Presiden menyampaikan bahwa pada tahun 2026 pemerintah menargetkan renovasi 60.000 sekolah. Program tersebut menjadi bagian dari rencana jangka menengah untuk memperbaiki seluruh infrastruktur pendidikan nasional yang jumlahnya mencapai sekitar 300.000 sekolah.
“Tahun ini saja saya akan merenovasi 60.000 sekolah. Kita memiliki sekitar 300.000 sekolah. Saya berharap dalam empat tahun ke depan seluruh sekolah di Indonesia dapat kita selesaikan dan kualitasnya terus kita tingkatkan,” ujar Presiden saat meresmikan SMA Taruna Nusantara Kampus Malang di Kabupaten Malang, Jawa Timur, Selasa (13/1/2026).
Presiden menegaskan bahwa pendidikan memiliki peran strategis dalam pembangunan nasional.
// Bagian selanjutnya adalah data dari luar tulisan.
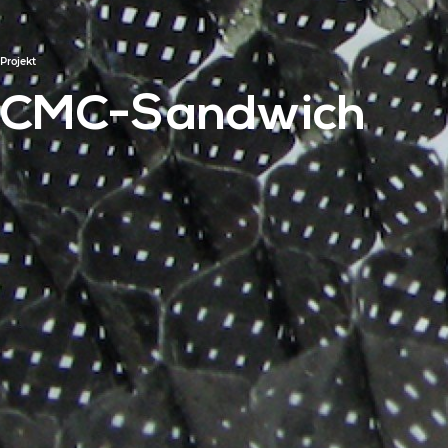
Projekt
CMC-Sandwich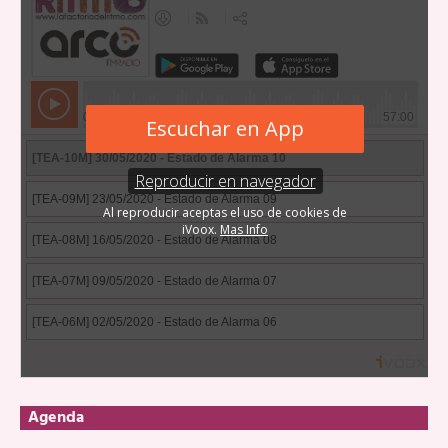
Agenda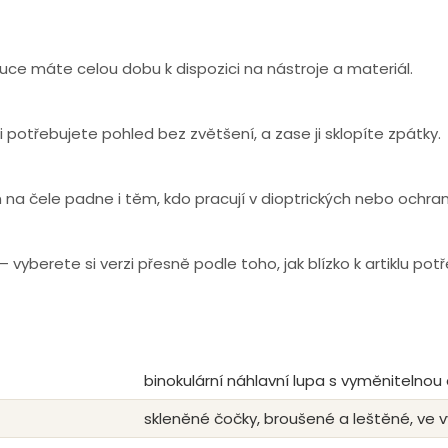
ruce máte celou dobu k dispozici na nástroje a materiál.
 potřebujete pohled bez zvětšení, a zase ji sklopíte zpátky.
na čele padne i těm, kdo pracují v dioptrických nebo ochran
vyberete si verzi přesně podle toho, jak blízko k artiklu pot
binokulární náhlavní lupa s vyměnitelnou
skleněné čočky, broušené a leštěné, v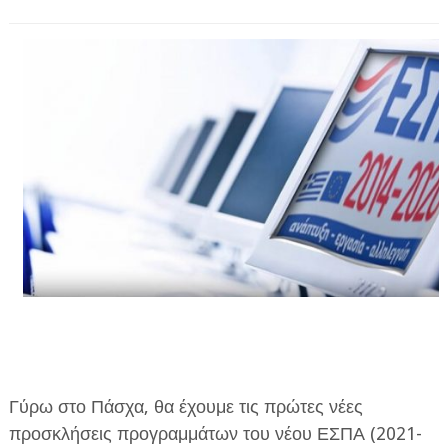
ΗΠΕΙΡΟΣ
ΠΡΕΒΕΖΑ
ΑΡΤΑ
ΙΩΑΝΝΙΝΑ
ΘΕΣΠΡΩΤΙΑ
ΙΟΝΙΑ ΝΗΣΙΑ
ΚΑΙ ΕΛΛΑΔΑ
ΥΓΕΙΑ-ΟΜΟΡΦΙΑ
ΠΟΛΙΤΙΣΜΟΣ
ΠΕΡΙΒΑΛΛΟΝ
Γύρω στο Πάσχα, θα έχουμε τις πρώτες νέες
ΤΕΧΝΟΛΟΓΙΑ
προσκλήσεις προγραμμάτων του νέου ΕΣΠΑ (2021-
ΔΙΕΘΝΗ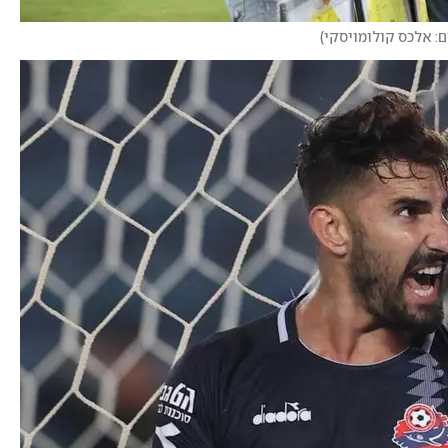
ם: אלכס קולומויסקי
)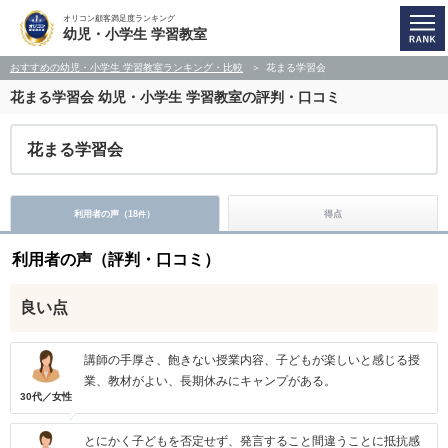
オリコン顧客満足度ランキング
幼児・小学生 学習教室
おすすめの幼児・小学生 学習教室ランキング・比較
花まる学習会
花まる学習会
幼児・小学生 学習教室の評判・口コミ
花まる学習会
利用者の声（
18
）
得点
件
利用者の声（評判・口コミ）
良い点
講師の手厚さ、飽きない授業内容、子どもが楽しいと感じる授
業、教材がよい、長期休みにキャンプがある。
30代／女性
とにかく子どもを否定せず、発言すること間違うことに抵抗感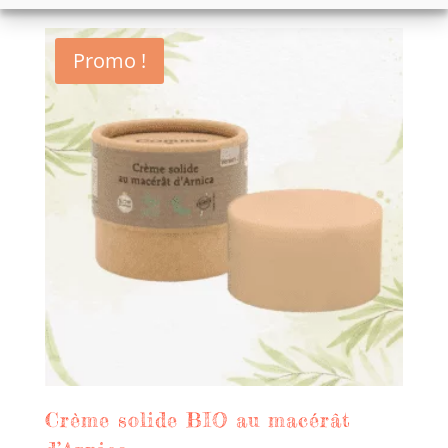
Promo !
Crème solide BIO au macérât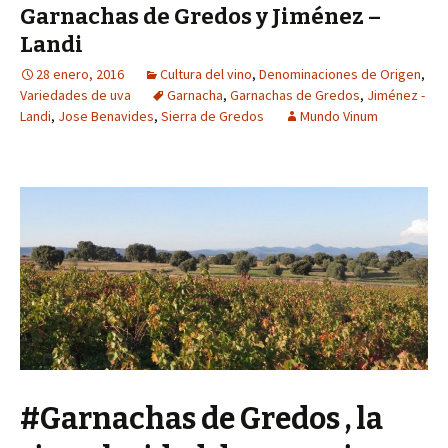
Garnachas de Gredos y Jiménez –
Landi
28 enero, 2016
Cultura del vino
,
Denominaciones de Origen
,
Variedades de uva
Garnacha
,
Garnachas de Gredos
,
Jiménez -
Landi
,
Jose Benavides
,
Sierra de Gredos
Mundo Vinum
#Garnachas de Gredos , la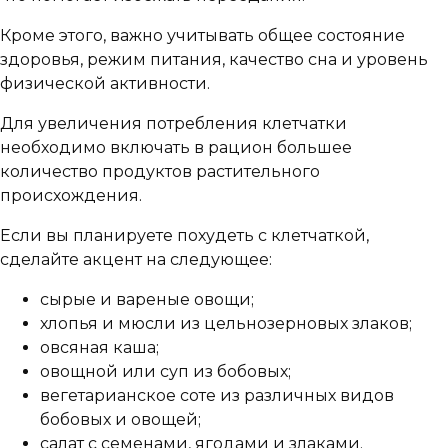
Кроме этого, важно учитывать общее состояние
здоровья, режим питания, качество сна и уровень
физической активности.
Для увеличения потребления клетчатки
необходимо включать в рацион большее
количество продуктов растительного
происхождения.
Если вы планируете похудеть с клетчаткой,
сделайте акцент на следующее:
сырые и вареные овощи;
хлопья и мюсли из цельнозерновых злаков;
овсяная каша;
овощной или суп из бобовых;
вегетарианское соте из различных видов
бобовых и овощей;
салат с семенами, ягодами и злаками.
Menurutnya, pendidikan tidak hanya berfungsi meningkatkan kualitas sumber daya manusia, tetapi juga menjadi fondasi utama kesejahteraan dan demokrasi.
“Pendidikan adalah instrumen pembangunan dan kesejahteraan. Pendidikan dan kesehatan adalah instrumen utama untuk menghilangkan kemiskinan,” tegas Presiden Prabowo.
Selain renovasi sekolah, pemerintah juga tengah membangun kampus SMA Taruna Nusantara baru di kawasan Ibu Kota Nusantara, Sulawesi Utara, dan Sumatra Selatan. Presiden menargetkan seluruh kampus tersebut dapat mulai beroperasi pada akhir Desember 2026.
Di samping itu, Presiden mengungkapkan rencana pembentukan sedikitnya 20 sekolah unggulan baru dengan nama SMA Garuda.
Kedepan, pemerintah menargetkan setiap provinsi memiliki minimal satu SMA Taruna Nusantara atau SMA Garuda.
Lebih lanjut, Presiden juga mencanangkan pembangunan sekolah unggulan terintegrasi di setiap kabupaten, dengan target sekitar 500 sekolah dalam empat tahun ke depan.
Prabowo menekankan pentingnya pendidikan karakter, akhlak, dan integritas. Ia meminta para pimpinan lembaga pendidikan, kepala sekolah, serta tenaga pendidik menjalankan tugas dengan penuh tanggung jawab.
“Kita ingin mencetak kader yang patriotik, cinta tanah air, bertanggung jawab, jujur, dan tidak korupsi. Pemimpin yang berbuat terbaik untuk rakyat dan bangsanya,” tegas Kepala Negara.